The group says that in a recession, decreases would be visible in payrolls, production, sales and incomes, in addition to GDP.

"For that reason, the U.S. is probably already in a mild recession,'' said Sal Guatieri, a senior economist at BMO Capital Markets in Toronto. "The economy will be pretty flat on its back through much of this year.''

Feldstein on Recession

Harvard University economist Martin Feldstein, president of the NBER, today said the economy probably shrank last quarter.

"Virtually every indicator is heading down,'' Feldstein said in a Bloomberg Television interview. Still, there's ``a chance'' the U.S. won't go into a recession.

The Bush administration is betting the U.S. will keep growing as the economy benefits from the impact of tax rebates and seven interest-rate cuts by the Federal Reserve since September.

"We think that it will avoid a recession, Keith Hennessey, director of the White House National Economic Council, said in an interview with Bloomberg Television. "We think that growth is continuing in the second quarter'' and will strengthen in the second half of the year, he said.

Today's GDP report is the second of three estimates. The median forecast of 74 economists surveyed by Bloomberg News was for a 0.9 percent pace. Projections ranged from gains of 0.6 percent to 1.3 percent.

Growth Slowing

Following a 0.6 percent growth rate in the fourth quarter, the reading was the smallest six-month expansion rate in five years.

The trade deficit shrank to an annual pace of $480.2 billion, the smallest since the third quarter of 2002. Trade's contribution to growth jumped to 0.8 percentage point, four times more than previously estimated.

Consumer spending, which accounts for more than two-thirds of the economy, rose at a 1 percent annual rate in the first quarter, the same as estimated last month. The gain was the smallest since the 2001 recession.

The revisions also showed bigger gains in incomes than previously estimated, easing concern that spending will collapse.

Personal income increased at a 5.1 percent annual pace from October through December, compared with an initial projection of 4.2 percent. For the first quarter, income growth was revised up to 4.7 percent from 4.4 percent.

Income growth may slow in coming months as the labor market softens. The U.S. has lost jobs for four consecutive months this year, and payrolls may post another decline for May, according to the Bloomberg survey.

Inventories Drop

The gain in growth last quarter would have been even larger if not for a reduction in estimates for inventories. Companies cut stockpiles at a $14.4 billion annual rate, compared with an initial estimate of a $1.8 billion gain. The figures added 0.2 percentage point to growth, less than the previously estimated contribution of 0.8 percentage point.

A measure of total sales, which strips out stockpiles, was revised to a gain of 0.7 percent at an annual rate rather than a 0.2 percent drop.
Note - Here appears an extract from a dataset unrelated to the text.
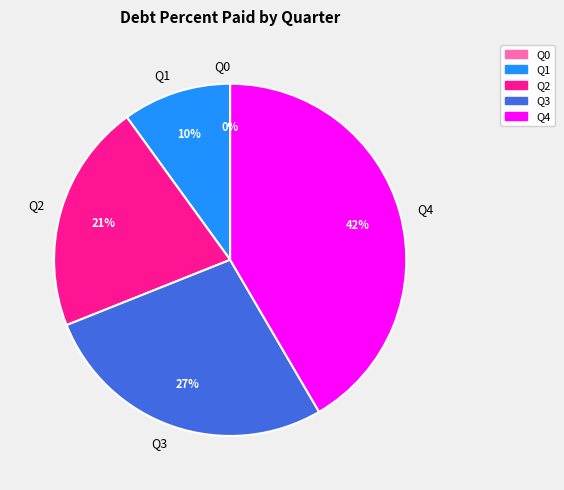

Count the number of slices in the pie.

5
Sales rose at a 2.4 percent pace in the fourth quarter.

There are signs that demand is slowing even more. Auto sales in April slid to a 14.4 million annual rate, the lowest level since 1998, industry figures show. Spending this quarter will grow at a 0.5 percent pace, the smallest gain since 1991, according to the median estimate in a monthly Bloomberg survey.

Fed Forecasts

Fed policy makers last month trimmed their economic growth projections for this year by about 1 percentage point to 0.3 percent to 1.2 percent.
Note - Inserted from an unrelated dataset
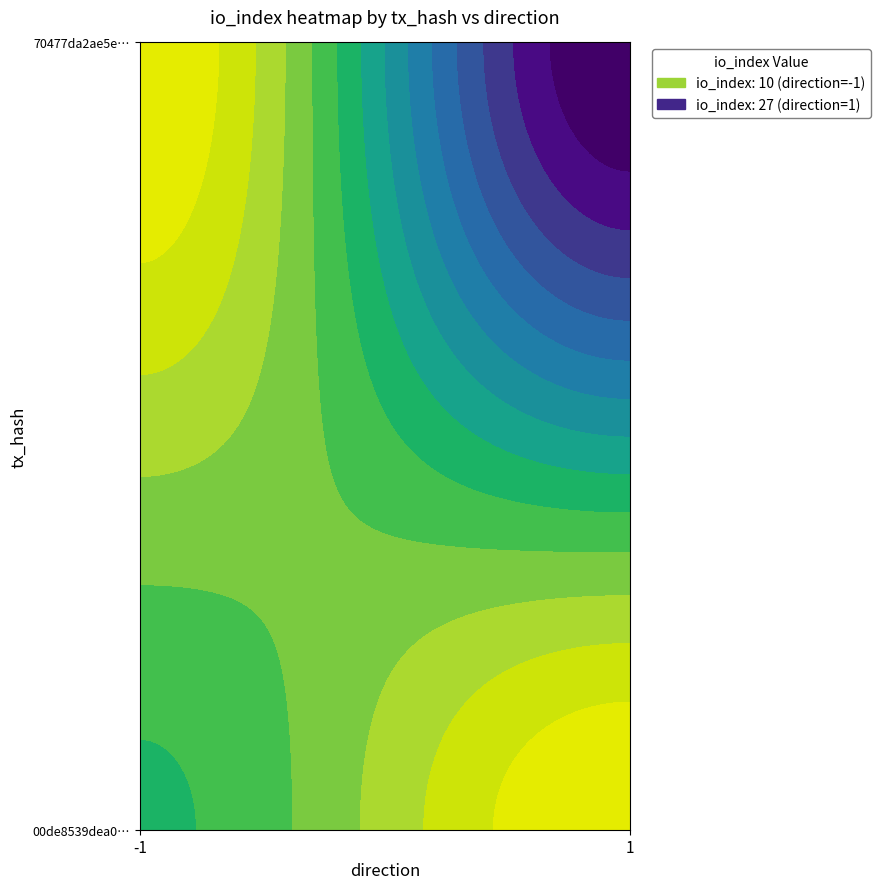

What is the difference between the highest and lowest values at direction?

2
"A number of participants were of the view that financial headwinds would probably continue to restrain economic activity through much of next year,'' minutes of the Fed's April meeting showed last week.

Residential construction decreased at a 25.5 percent pace, less than previously estimated, though still the biggest drop since 1981.

Reports this month showed declines in home building will remain a drag on growth. Builders began work in April on the fewest single-family houses in 17 years.

The figures today also included a first look at corporate profits for the quarter. Earnings adjusted for the value of inventories and depreciation of capital expenditures, known as profits from current production, increased 0.3 percent to an annual rate of $1.57 trillion.